MATERIAL PROVIDED -
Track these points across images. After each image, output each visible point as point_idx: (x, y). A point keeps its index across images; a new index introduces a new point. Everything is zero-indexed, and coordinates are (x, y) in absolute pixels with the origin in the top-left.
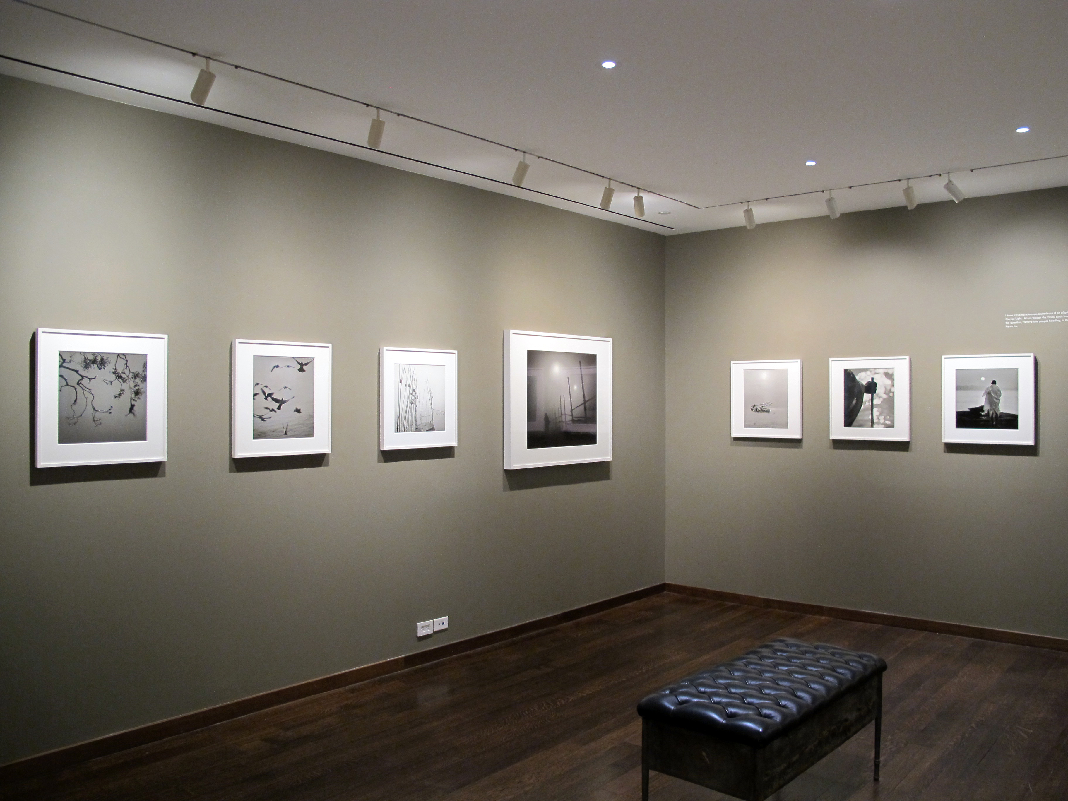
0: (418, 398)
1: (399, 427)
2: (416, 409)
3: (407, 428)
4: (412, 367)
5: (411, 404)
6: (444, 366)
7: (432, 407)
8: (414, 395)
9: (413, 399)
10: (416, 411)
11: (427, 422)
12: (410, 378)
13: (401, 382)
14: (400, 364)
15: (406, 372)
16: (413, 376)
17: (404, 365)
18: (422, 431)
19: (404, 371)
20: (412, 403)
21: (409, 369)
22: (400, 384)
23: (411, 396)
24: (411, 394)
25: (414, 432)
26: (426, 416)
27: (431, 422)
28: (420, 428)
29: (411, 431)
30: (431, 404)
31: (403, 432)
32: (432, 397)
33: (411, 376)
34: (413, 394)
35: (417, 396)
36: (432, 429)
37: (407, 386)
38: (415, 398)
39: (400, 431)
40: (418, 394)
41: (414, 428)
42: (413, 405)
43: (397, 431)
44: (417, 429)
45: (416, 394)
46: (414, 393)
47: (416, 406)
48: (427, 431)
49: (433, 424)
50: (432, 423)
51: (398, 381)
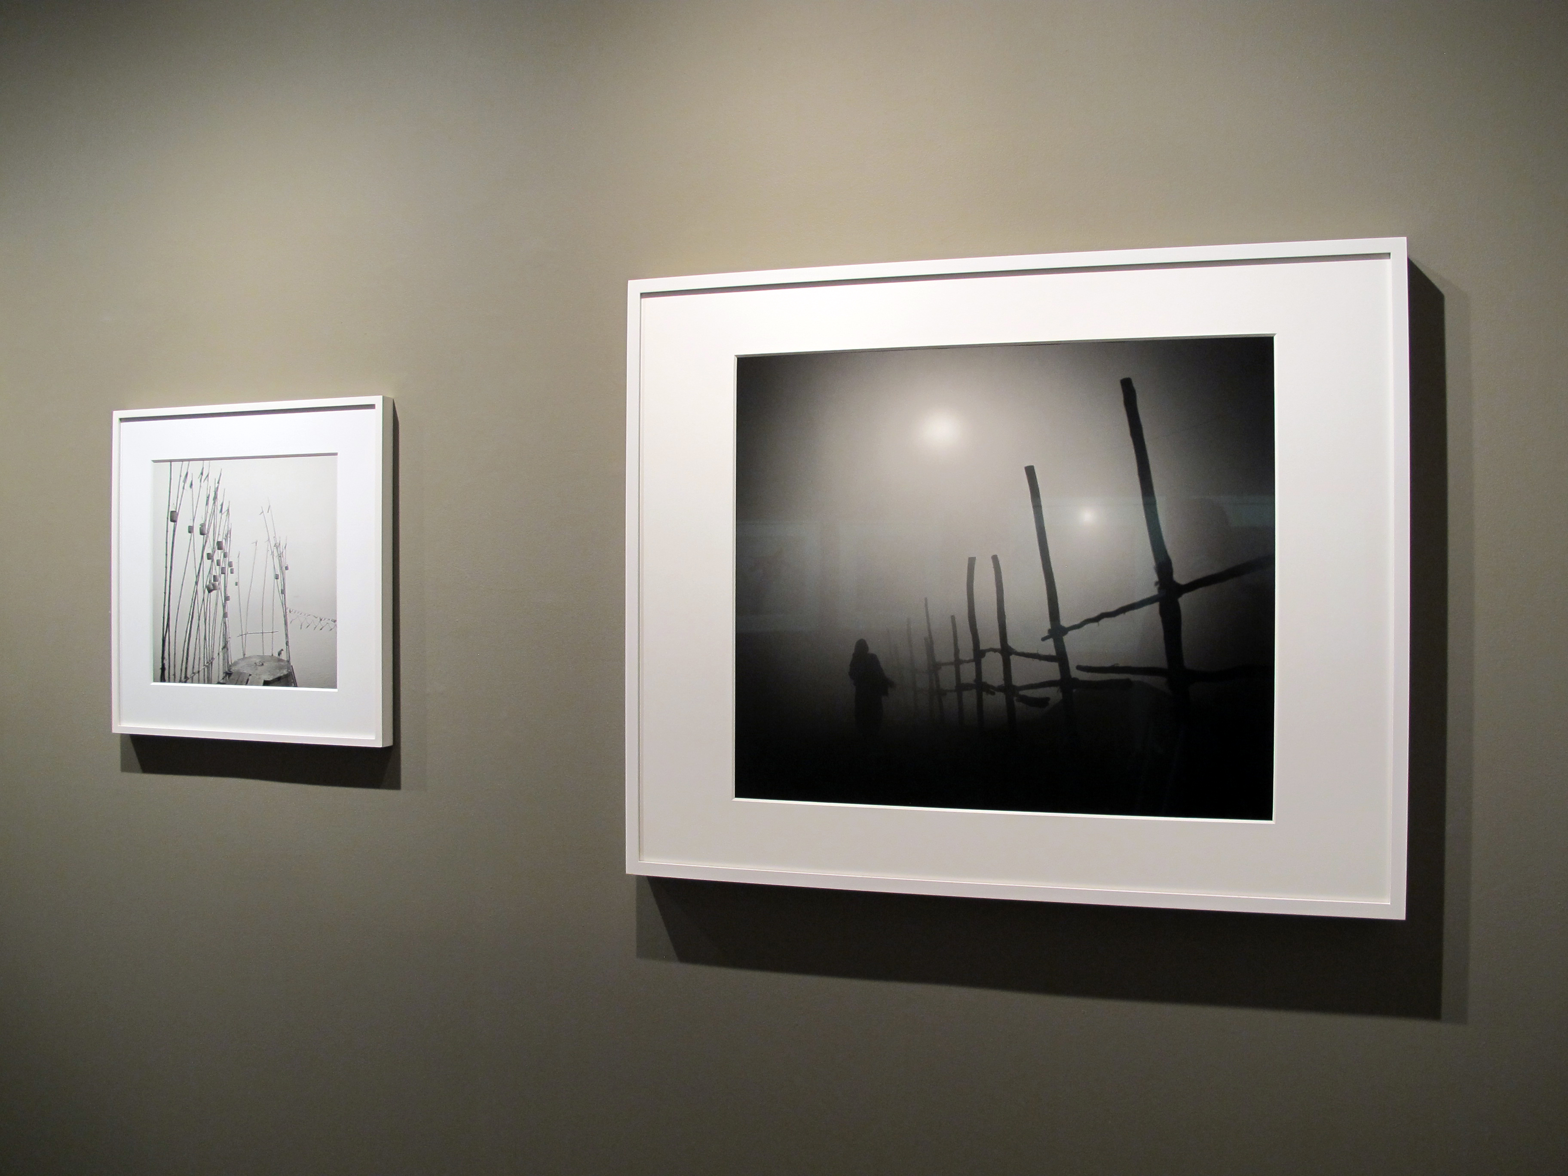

ASSIGNMENT -
Return the listing above in an exact copy that leaves out the images.

RESULT OF THIS EXERCISE -
Track these points across images. After each image, output each visible point as point_idx: (x, y). A point keeps its index across images; a new index introduces a new point. Everything is zero-indexed, and coordinates are (x, y) in absolute pixels with the origin in the top-left.
0: (418, 398)
1: (399, 427)
2: (416, 409)
3: (407, 428)
4: (412, 367)
5: (411, 404)
6: (444, 366)
7: (432, 407)
8: (414, 395)
9: (413, 399)
10: (416, 411)
11: (427, 422)
12: (410, 378)
13: (401, 382)
14: (400, 364)
15: (406, 372)
16: (413, 376)
17: (404, 365)
18: (422, 431)
19: (404, 371)
20: (412, 403)
21: (409, 369)
22: (400, 384)
23: (411, 396)
24: (411, 394)
25: (414, 432)
26: (426, 416)
27: (431, 422)
28: (420, 428)
29: (411, 431)
30: (431, 404)
31: (403, 432)
32: (432, 397)
33: (411, 376)
34: (413, 394)
35: (417, 396)
36: (432, 429)
37: (407, 386)
38: (415, 398)
39: (400, 431)
40: (418, 394)
41: (414, 428)
42: (413, 405)
43: (397, 431)
44: (417, 429)
45: (416, 394)
46: (414, 393)
47: (416, 406)
48: (427, 431)
49: (433, 424)
50: (432, 423)
51: (398, 381)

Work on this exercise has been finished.